Gouverneur von Paris war nicht mehr Junot, sondern Murat. Bonaparte fand, Junot sei zu leichtfertig, und hatte ihn durch Murat ablösen lassen.

Gegen elf Uhr abends unterhielt sich der Erste Konsul sorgenvoll und nachdenklich in seinem Kabinett mit Réal. Plötzlich wurde die Tür geöffnet, Savary kündigte den Gouverneur von Paris an, und Murat erschien.

»Ah, Murat, Sie sind es«, sagte Bonaparte und trat seinem Schwager ein paar Schritte entgegen. »Sie müssen gewichtige Neuigkeiten haben, wenn Sie mich zu so später Stunde aufsuchen.«

»Ja, General; ich habe soeben den Brief eines armen Teufels erhalten, der zum Tode verurteilt ist und morgen früh hingerichtet werden soll.

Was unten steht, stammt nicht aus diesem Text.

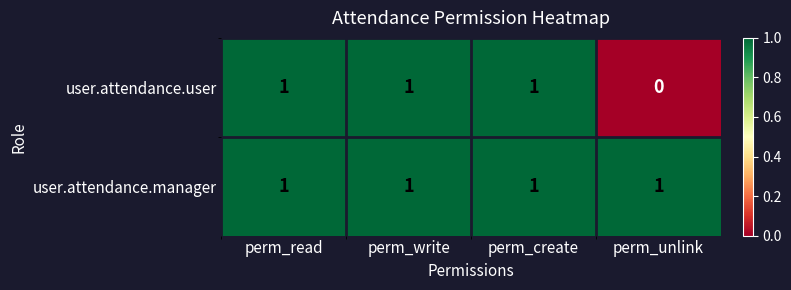

The value of user.attendance.user at perm_unlink is -1. True or false?

False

Er bietet uns Enthüllungen an.«

»Und?«, sagte Bonaparte gleichgültig. »Leiten Sie den Brief an den Richter weiter, der ihn abgeurteilt hat, der soll sich damit befassen.«

»Ich gedachte«, sagte Murat, »so zu verfahren, doch der Brief ist von einer solchen Offenheit und Ehrlichkeit, dass er mein Interesse geweckt hat. Lesen Sie selbst.«

Bonaparte las den Brief, den Murat ihm entrollt hinhielt.

»Armer Teufel! Er will eine Stunde Leben herausschlagen, weiter nichts. Tun Sie, wie Ihnen geboten.«

Und er reichte ihm den Brief zurück.

»Aber General«, beharrte Murat, »haben Sie denn nicht gesehen, was dieser Mann steif und fest behauptet?«

»O doch, das habe ich sehr wohl gesehen; aber solche Behauptungen bin ich gewohnt, und ich sage Ihnen noch einmal, dass der Verurteilte uns nichts mitzuteilen hat, was einen Aufschub rechtfertigen würde.«

»Wer weiß?«, sagte Murat. »Überlassen Sie mir und Monsieur Réal diese Sache.«

»Wenn Sie unbedingt darauf bestehen«, lenkte Bonaparte ein, »dann tun Sie, was Sie für richtig halten. Réal, Sie werden ihn vernehmen. Murat, Sie begleiten den Oberrichter, wenn Sie wollen, aber keinen Aufschub, haben Sie verstanden, ich gestatte keinen Aufschub.«

Réal und Murat zogen sich zurück. Bonaparte ging in sein Schlafzimmer.